- **Your assignment**:
The answer should consist of the full listing below, repeated exactly and free of pictures.

- **Extracted information**:

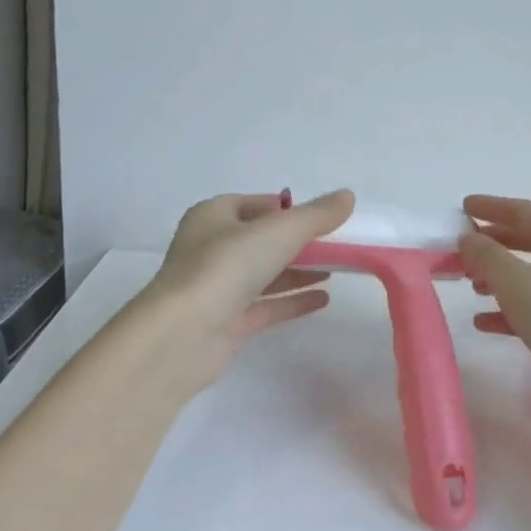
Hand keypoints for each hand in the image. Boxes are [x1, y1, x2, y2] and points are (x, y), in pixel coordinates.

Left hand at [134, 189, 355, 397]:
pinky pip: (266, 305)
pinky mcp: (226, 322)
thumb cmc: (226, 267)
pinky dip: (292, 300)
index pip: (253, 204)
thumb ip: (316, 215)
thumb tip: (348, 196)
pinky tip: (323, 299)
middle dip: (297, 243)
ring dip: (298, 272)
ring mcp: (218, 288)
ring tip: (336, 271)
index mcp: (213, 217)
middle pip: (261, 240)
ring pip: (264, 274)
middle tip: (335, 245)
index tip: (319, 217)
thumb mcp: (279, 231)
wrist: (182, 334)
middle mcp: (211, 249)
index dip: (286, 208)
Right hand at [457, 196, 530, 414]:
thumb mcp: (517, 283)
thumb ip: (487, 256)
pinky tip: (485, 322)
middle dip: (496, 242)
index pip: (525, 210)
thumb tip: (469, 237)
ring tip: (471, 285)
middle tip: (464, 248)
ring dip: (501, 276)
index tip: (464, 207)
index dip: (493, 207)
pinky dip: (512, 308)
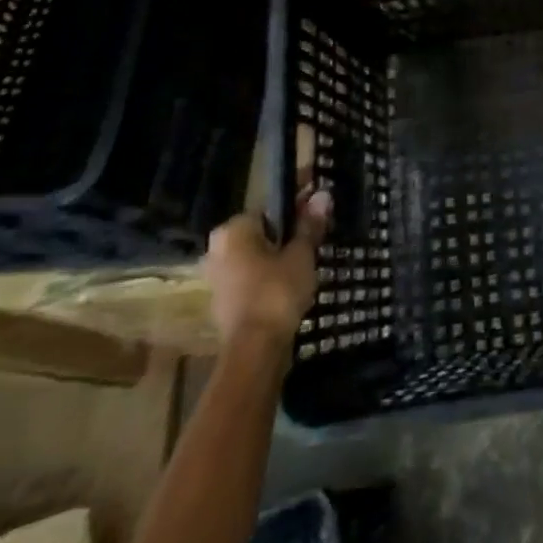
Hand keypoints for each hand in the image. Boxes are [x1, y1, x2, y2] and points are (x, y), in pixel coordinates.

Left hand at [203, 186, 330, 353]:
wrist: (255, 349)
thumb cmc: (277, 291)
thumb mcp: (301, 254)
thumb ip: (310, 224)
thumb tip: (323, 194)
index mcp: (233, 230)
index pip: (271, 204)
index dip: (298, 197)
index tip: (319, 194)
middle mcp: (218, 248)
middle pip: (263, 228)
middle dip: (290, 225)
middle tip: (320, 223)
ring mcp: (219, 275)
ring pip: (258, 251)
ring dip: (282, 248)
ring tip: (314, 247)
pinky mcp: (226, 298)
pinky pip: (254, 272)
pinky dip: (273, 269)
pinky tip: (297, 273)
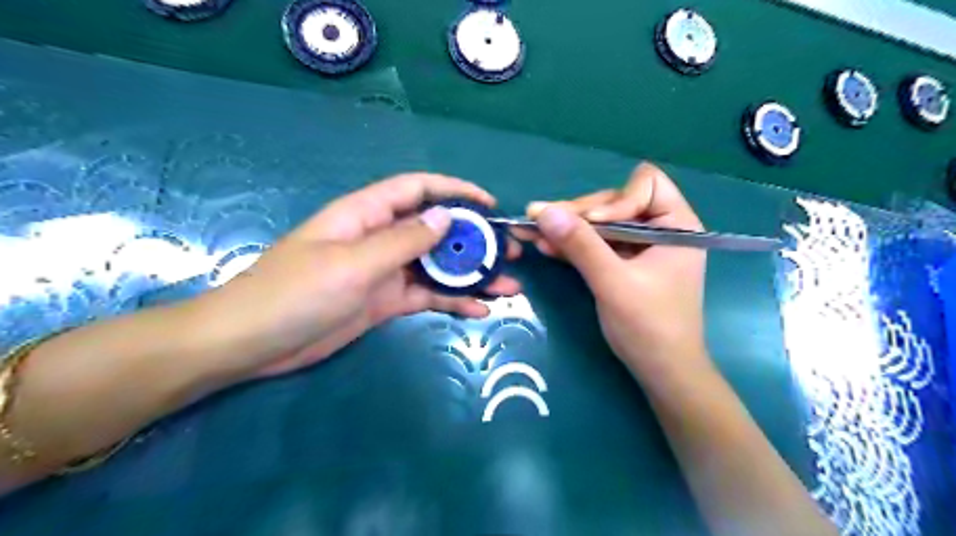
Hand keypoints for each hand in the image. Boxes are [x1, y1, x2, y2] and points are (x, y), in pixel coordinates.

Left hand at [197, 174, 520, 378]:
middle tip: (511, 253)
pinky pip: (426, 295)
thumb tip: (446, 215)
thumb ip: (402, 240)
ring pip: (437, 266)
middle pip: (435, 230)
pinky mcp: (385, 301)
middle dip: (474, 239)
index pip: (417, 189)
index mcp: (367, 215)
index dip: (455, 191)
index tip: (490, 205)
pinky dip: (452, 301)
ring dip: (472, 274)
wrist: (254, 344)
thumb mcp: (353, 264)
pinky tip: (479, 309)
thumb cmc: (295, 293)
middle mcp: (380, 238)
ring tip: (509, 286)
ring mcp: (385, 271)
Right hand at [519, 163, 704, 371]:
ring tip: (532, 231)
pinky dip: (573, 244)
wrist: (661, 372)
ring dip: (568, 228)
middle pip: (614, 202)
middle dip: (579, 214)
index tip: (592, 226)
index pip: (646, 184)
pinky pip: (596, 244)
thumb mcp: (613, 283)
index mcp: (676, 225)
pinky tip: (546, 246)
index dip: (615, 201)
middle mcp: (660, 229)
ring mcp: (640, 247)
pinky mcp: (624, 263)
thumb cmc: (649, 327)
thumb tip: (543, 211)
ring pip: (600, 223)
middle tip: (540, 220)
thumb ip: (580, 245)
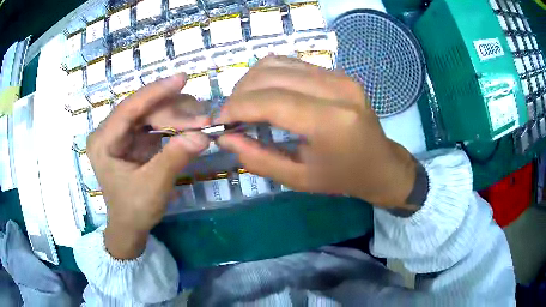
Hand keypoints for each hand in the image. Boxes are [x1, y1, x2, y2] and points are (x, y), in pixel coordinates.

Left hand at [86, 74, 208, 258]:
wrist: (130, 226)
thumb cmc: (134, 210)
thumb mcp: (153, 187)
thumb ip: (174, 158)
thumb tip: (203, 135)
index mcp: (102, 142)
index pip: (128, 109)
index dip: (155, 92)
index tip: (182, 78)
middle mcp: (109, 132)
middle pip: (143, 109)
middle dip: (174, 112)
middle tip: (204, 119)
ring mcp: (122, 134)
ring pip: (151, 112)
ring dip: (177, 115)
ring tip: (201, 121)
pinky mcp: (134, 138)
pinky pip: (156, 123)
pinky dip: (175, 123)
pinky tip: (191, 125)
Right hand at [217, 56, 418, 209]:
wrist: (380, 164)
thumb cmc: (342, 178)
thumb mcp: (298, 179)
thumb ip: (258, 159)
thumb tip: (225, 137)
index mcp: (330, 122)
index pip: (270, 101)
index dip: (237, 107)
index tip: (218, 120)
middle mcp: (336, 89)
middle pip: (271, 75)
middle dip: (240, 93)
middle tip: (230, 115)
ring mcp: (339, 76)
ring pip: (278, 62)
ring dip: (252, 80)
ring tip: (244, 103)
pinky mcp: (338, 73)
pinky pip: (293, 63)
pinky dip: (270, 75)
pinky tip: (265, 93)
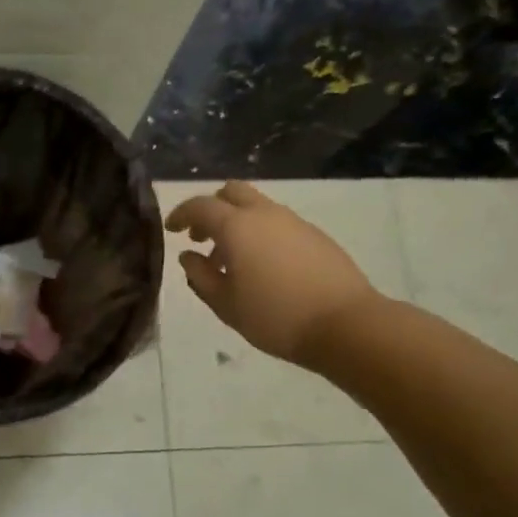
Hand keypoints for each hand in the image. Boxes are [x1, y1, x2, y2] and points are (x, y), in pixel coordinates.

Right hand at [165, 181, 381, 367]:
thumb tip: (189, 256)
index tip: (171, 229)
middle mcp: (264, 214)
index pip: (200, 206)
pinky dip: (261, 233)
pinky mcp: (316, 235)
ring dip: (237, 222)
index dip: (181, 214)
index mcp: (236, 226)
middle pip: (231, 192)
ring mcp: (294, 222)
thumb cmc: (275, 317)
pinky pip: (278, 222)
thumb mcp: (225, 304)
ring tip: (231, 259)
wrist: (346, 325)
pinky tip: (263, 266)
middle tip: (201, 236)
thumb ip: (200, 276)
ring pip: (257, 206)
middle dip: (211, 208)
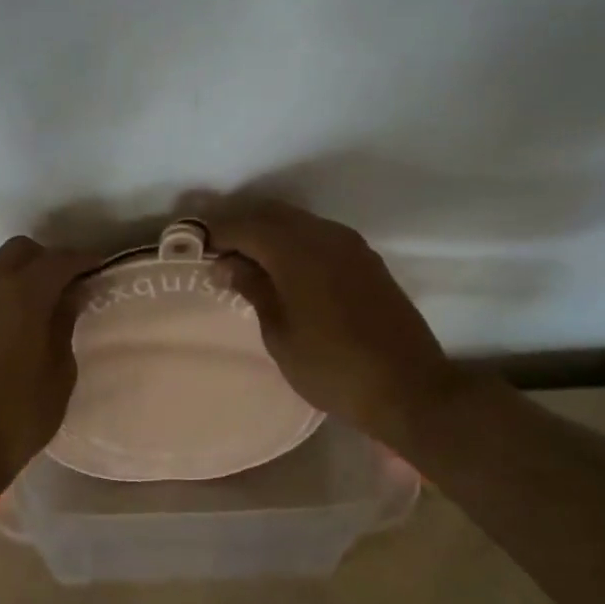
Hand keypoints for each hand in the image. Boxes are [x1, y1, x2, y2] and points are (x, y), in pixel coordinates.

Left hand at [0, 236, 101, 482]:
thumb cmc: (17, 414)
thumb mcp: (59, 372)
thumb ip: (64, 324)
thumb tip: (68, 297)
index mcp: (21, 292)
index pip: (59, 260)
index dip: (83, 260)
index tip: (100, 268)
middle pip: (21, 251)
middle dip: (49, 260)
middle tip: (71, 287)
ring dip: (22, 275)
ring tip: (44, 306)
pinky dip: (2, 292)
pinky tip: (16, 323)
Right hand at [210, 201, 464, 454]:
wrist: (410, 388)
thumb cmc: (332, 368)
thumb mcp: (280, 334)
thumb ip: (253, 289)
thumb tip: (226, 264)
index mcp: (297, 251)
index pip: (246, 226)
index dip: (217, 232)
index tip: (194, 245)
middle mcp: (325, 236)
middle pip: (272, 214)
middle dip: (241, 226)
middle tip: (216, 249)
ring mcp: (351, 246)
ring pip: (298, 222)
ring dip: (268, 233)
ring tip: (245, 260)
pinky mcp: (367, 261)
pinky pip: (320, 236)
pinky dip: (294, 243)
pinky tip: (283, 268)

- **Solution for this exercise**:
Hand keypoints for each hand in the image. Boxes are [x1, y1, x2, y2] and points are (x, y), in pixel coordinates.

Left hand at [134, 189, 355, 397]:
pinky pip: (266, 305)
pinky mcp: (226, 322)
thumb cmc: (226, 267)
pinky dip: (292, 300)
index pip: (253, 204)
thumb ip: (316, 215)
thumb tip: (348, 196)
pinky tip: (323, 299)
middle dip: (297, 243)
ring dip: (298, 272)
ring mcp: (218, 288)
ring tip: (336, 271)
index mcp: (213, 217)
middle pip: (261, 240)
ring pip: (264, 274)
middle tip: (335, 245)
index tip: (319, 217)
thumb mcp: (279, 231)
wrist: (182, 334)
middle mcp: (211, 249)
index dip: (286, 208)
Right hand at [457, 196, 530, 414]:
thumb mcp: (517, 283)
thumb ip: (487, 256)
pinky tip: (485, 322)
middle dip: (496, 242)
index pip: (525, 210)
thumb tip: (469, 237)
ring tip: (471, 285)
middle tip: (464, 248)
ring dip: (501, 276)
index tip: (464, 207)
index dip: (493, 207)
pinky dip: (512, 308)
Hand keypoints for each hand in the image. Boxes are [x1, y1, x2, y2] and points are (x, y), in pixel coordinates.

Left hand at [203, 186, 330, 353]:
wrist: (255, 349)
thumb cmc: (277, 291)
thumb mcp: (301, 254)
thumb ip: (310, 224)
thumb tip: (323, 194)
index mcp: (233, 230)
index pip: (271, 204)
index dip: (298, 197)
index tip: (319, 194)
middle mcp: (218, 248)
middle pip: (263, 228)
middle dip: (290, 225)
middle tip: (320, 223)
ring mcp: (219, 275)
ring pip: (258, 251)
ring dip: (282, 248)
ring tip: (314, 247)
pinky mcp: (226, 298)
pinky pip: (254, 272)
pinky dip: (273, 269)
pinky tip: (297, 273)
Hand keypoints for each hand in the image. Boxes are [x1, y1, x2, y2] and points are (x, y), in pixel coordinates.

Left hand at [197, 174, 520, 378]:
middle tip: (511, 253)
pinky pip: (426, 295)
thumb tip: (446, 215)
thumb ip: (402, 240)
ring pip: (437, 266)
middle pip: (435, 230)
pinky mcp: (385, 301)
middle dip: (474, 239)
index pip: (417, 189)
index mcp: (367, 215)
index dip: (455, 191)
index tip: (490, 205)
pinky dip: (452, 301)
ring dip: (472, 274)
wrist: (254, 344)
thumb mcp: (353, 264)
pinky tip: (479, 309)
thumb cmc: (295, 293)
middle mcp: (380, 238)
ring tip: (509, 286)
ring mcp: (385, 271)
Right hand at [519, 163, 704, 371]:
ring tip: (532, 231)
pinky dip: (573, 244)
wrist: (661, 372)
ring dip: (568, 228)
middle pip: (614, 202)
middle dip: (579, 214)
index tip: (592, 226)
index pip: (646, 184)
pinky pip: (596, 244)
thumb mcp: (613, 283)
index mcp: (676, 225)
pinky tip: (546, 246)
index dip: (615, 201)
middle mcp: (660, 229)
ring mcp: (640, 247)
pinky mcp: (624, 263)
thumb cmc: (649, 327)
thumb tip: (543, 211)
ring pip: (600, 223)
middle tip: (540, 220)
thumb ip: (580, 245)
Hand keypoints for each hand in the image. Boxes are [x1, y1, x2, y2] and points are (x, y), in pixel coordinates.

Left hand at [86, 74, 208, 258]:
wrist: (130, 226)
thumb cmc: (134, 210)
thumb mcp: (153, 187)
thumb ip: (174, 158)
thumb tip: (203, 135)
index mcp: (102, 142)
index pip: (128, 109)
index dip: (155, 92)
index tip: (182, 78)
middle mcp: (109, 132)
middle pip: (143, 109)
middle dip: (174, 112)
middle tip: (204, 119)
ring mcp: (122, 134)
ring pip: (151, 112)
ring dip: (177, 115)
ring tip: (201, 121)
pinky mcp: (134, 138)
pinky pip: (156, 123)
pinky dip: (175, 123)
pinky tip: (191, 125)
Right hand at [217, 56, 418, 209]:
wrist: (380, 164)
thumb cmc: (342, 178)
thumb mcp: (298, 179)
thumb ip: (258, 159)
thumb tip: (225, 137)
index mcp: (330, 122)
index pip: (270, 101)
index dip: (237, 107)
index tip: (218, 120)
middle mcp: (336, 89)
middle pip: (271, 75)
middle dip: (240, 93)
middle tip: (230, 115)
ring mcp: (339, 76)
ring pip: (278, 62)
ring dip: (252, 80)
ring tip: (244, 103)
pinky mcp: (338, 73)
pinky pip: (293, 63)
pinky dip: (270, 75)
pinky tip: (265, 93)
Hand keypoints for each hand in the image. Boxes are [x1, y1, x2, y2] and points are (x, y), in pixel coordinates.

Right hand at [165, 181, 381, 367]:
thumb tip: (189, 256)
index tip: (171, 229)
middle mcp: (264, 214)
index pip: (200, 206)
pinky dip: (261, 233)
pinky mcp: (316, 235)
ring dip: (237, 222)
index dip: (181, 214)
index mcp: (236, 226)
middle pip: (231, 192)
ring mcp: (294, 222)
thumb cmc: (275, 317)
pinky pip: (278, 222)
thumb mcp: (225, 304)
ring tip: (231, 259)
wrist: (346, 325)
pinky tip: (263, 266)
middle tip: (201, 236)
thumb ip: (200, 276)
ring pip: (257, 206)
middle dip: (211, 208)
Hand keypoints for each hand in the image. Boxes are [x1, y1, x2, y2] and points are (x, y), in pixel coordinates.

Left hand at [0, 236, 101, 482]:
thumb cmc: (17, 414)
thumb mcp: (59, 372)
thumb ip: (64, 324)
thumb tip: (68, 297)
index mcp: (21, 292)
index pip: (59, 260)
index dip: (83, 260)
index tip: (100, 268)
middle pip: (21, 251)
middle dip: (49, 260)
middle tip: (71, 287)
ring dip: (22, 275)
ring tip: (44, 306)
pinky dip: (2, 292)
pinky tip: (16, 323)
Right hand at [210, 201, 464, 454]:
wrist: (410, 388)
thumb cmc: (332, 368)
thumb mcp: (280, 334)
thumb ip: (253, 289)
thumb tip: (226, 264)
index mcp: (297, 251)
index pip: (246, 226)
index dip: (217, 232)
index tip: (194, 245)
middle mcp: (325, 236)
middle pip: (272, 214)
middle dip: (241, 226)
middle tip: (216, 249)
ring mcp: (351, 246)
ring pip: (298, 222)
ring dip: (268, 233)
ring tip: (245, 260)
pinky mcp: (367, 261)
pinky pip: (320, 236)
pinky dip: (294, 243)
pinky tip: (283, 268)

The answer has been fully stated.